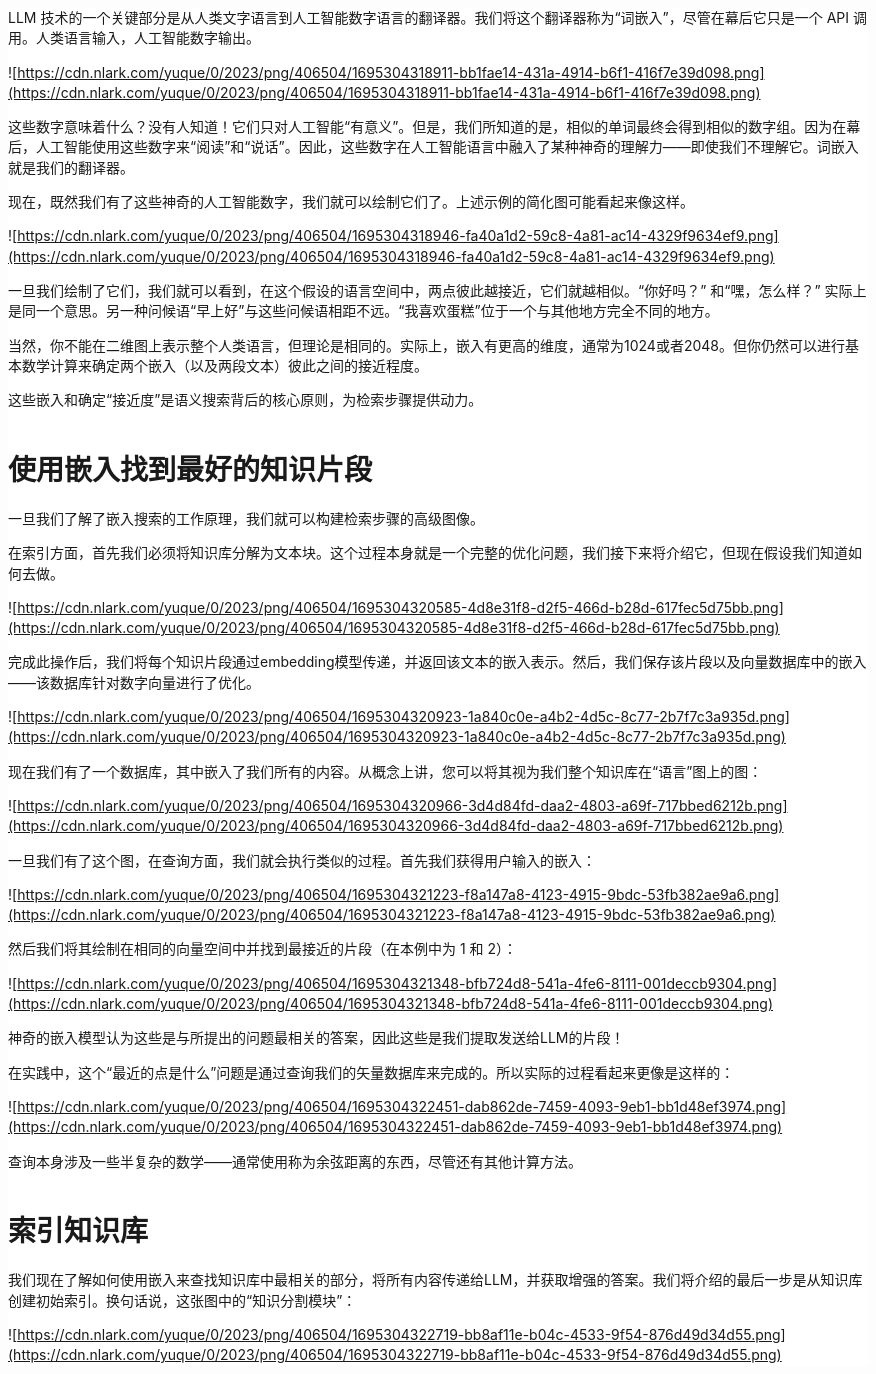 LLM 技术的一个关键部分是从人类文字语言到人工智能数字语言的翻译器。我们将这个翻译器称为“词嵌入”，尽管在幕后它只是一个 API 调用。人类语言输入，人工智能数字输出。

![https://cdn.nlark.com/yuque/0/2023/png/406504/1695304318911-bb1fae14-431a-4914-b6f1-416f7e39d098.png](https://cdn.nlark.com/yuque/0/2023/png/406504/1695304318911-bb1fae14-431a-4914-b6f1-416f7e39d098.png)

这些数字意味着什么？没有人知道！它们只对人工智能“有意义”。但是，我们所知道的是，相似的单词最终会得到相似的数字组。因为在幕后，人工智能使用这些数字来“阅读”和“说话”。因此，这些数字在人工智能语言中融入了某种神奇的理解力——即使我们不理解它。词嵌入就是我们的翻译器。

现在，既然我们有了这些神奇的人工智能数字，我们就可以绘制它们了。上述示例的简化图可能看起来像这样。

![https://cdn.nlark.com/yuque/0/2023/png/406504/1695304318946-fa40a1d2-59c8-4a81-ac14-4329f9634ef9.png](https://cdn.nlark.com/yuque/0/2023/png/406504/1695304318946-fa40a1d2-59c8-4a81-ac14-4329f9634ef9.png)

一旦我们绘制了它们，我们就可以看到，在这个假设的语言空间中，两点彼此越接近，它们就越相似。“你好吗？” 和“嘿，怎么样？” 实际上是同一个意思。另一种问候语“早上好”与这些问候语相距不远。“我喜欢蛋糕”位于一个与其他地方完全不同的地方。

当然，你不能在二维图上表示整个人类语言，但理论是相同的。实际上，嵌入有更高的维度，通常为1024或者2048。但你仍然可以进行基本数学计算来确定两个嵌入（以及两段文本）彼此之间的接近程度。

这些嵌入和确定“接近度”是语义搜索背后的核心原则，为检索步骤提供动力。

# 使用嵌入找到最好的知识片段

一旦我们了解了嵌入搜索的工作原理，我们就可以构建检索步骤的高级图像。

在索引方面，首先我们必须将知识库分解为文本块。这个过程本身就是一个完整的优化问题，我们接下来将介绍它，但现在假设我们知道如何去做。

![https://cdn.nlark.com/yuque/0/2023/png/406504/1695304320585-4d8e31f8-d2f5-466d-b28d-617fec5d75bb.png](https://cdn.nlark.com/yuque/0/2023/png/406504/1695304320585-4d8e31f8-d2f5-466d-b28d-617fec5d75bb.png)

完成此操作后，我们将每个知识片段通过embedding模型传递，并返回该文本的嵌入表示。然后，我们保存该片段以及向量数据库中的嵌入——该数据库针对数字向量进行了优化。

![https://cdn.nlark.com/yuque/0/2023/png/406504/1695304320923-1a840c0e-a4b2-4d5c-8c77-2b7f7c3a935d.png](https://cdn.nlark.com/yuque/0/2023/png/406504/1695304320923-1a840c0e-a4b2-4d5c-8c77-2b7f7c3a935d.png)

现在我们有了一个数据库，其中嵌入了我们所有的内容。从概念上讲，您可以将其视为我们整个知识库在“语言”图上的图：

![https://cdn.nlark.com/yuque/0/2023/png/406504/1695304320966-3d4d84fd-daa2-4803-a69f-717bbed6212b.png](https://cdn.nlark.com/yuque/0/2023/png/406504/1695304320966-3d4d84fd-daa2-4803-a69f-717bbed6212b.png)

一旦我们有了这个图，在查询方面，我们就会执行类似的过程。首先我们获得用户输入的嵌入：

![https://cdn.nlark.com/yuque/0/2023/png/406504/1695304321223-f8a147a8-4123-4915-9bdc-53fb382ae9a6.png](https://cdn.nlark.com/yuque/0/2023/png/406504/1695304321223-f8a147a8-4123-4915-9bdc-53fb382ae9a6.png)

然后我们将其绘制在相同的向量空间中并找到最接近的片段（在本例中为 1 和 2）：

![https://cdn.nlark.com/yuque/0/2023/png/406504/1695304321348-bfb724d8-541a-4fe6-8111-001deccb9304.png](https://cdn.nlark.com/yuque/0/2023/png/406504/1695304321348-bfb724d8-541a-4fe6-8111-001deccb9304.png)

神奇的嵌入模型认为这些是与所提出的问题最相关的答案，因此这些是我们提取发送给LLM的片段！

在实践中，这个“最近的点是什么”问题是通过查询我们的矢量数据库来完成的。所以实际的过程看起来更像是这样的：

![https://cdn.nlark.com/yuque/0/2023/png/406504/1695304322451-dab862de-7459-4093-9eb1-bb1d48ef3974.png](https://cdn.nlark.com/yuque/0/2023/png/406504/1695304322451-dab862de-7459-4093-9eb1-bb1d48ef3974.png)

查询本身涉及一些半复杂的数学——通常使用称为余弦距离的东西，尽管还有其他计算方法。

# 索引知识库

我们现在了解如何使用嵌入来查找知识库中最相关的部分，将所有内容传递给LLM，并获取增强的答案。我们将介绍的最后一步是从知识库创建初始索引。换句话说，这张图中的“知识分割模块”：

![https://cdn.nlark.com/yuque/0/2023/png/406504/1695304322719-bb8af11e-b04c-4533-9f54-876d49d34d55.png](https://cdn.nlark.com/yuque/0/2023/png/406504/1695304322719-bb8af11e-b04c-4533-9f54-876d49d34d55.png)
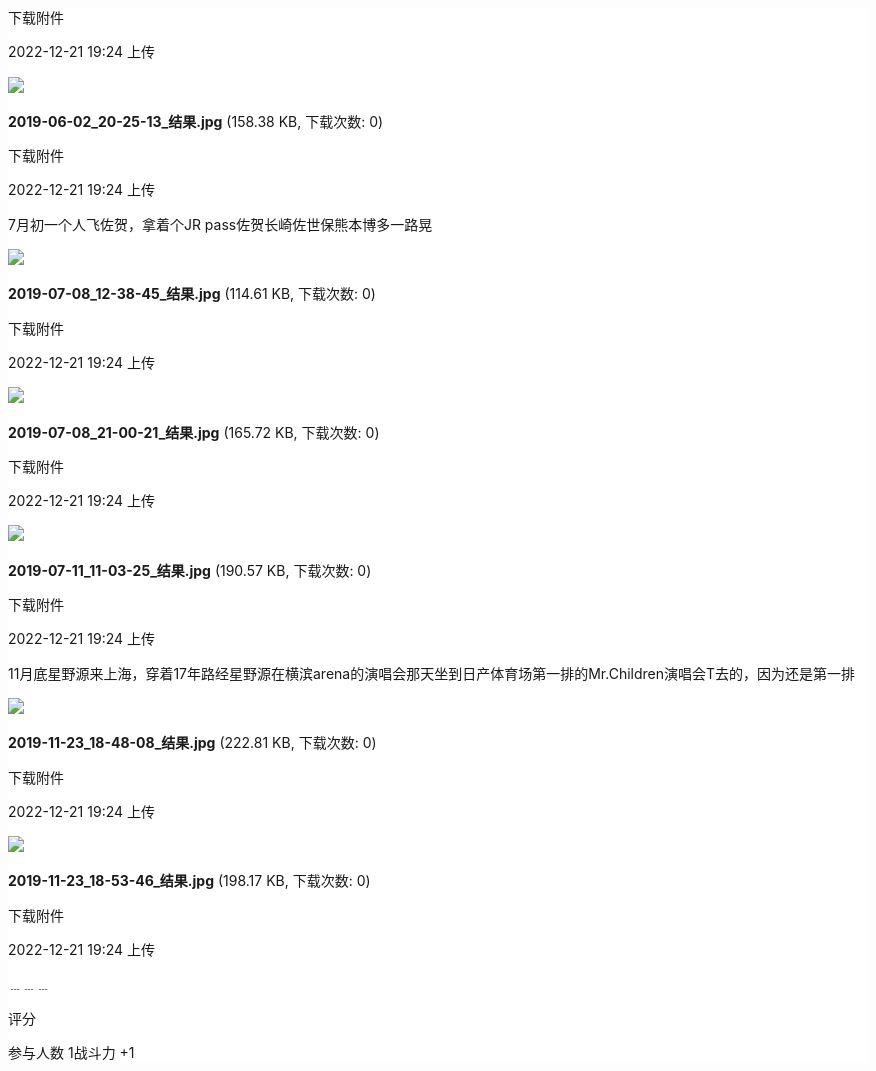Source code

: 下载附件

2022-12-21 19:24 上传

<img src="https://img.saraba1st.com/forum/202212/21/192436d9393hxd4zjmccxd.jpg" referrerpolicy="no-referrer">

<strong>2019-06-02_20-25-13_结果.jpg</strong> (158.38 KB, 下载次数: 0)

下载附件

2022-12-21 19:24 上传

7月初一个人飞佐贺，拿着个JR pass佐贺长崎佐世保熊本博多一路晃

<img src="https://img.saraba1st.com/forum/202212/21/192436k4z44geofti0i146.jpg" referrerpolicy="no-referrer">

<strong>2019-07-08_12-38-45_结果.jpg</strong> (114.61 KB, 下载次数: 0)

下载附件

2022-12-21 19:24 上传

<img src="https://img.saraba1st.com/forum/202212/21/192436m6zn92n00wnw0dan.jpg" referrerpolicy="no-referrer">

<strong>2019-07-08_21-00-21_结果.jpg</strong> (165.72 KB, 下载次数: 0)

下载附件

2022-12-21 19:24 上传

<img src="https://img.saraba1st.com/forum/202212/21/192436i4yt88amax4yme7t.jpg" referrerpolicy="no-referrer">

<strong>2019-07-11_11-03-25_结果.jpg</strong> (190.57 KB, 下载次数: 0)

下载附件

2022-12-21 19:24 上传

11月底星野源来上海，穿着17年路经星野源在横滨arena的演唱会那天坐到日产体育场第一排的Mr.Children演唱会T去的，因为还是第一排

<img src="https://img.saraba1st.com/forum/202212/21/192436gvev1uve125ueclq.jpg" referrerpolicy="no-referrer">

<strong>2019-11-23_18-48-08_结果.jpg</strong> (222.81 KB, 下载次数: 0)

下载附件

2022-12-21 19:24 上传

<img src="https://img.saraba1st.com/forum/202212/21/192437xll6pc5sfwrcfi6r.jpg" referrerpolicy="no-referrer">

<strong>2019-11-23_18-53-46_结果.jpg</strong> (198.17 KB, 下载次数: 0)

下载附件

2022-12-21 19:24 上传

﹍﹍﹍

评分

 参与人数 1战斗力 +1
——————
# Exercise details
Can you convert the lines from the start of the listing through the line containing "现在，既然我们有了这些神奇的", inclusive, into a numbered list, dropping blank lines and leaving the pictures out?

# Task response
1.  LLM 技术的一个关键部分是从人类文字语言到人工智能数字语言的翻译器。我们将这个翻译器称为“词嵌入”，尽管在幕后它只是一个 API 调用。人类语言输入，人工智能数字输出。
2. ![https://cdn.nlark.com/yuque/0/2023/png/406504/1695304318911-bb1fae14-431a-4914-b6f1-416f7e39d098.png](https://cdn.nlark.com/yuque/0/2023/png/406504/1695304318911-bb1fae14-431a-4914-b6f1-416f7e39d098.png)
3. 这些数字意味着什么？没有人知道！它们只对人工智能“有意义”。但是，我们所知道的是，相似的单词最终会得到相似的数字组。因为在幕后，人工智能使用这些数字来“阅读”和“说话”。因此，这些数字在人工智能语言中融入了某种神奇的理解力——即使我们不理解它。词嵌入就是我们的翻译器。
4. 现在，既然我们有了这些神奇的人工智能数字，我们就可以绘制它们了。上述示例的简化图可能看起来像这样。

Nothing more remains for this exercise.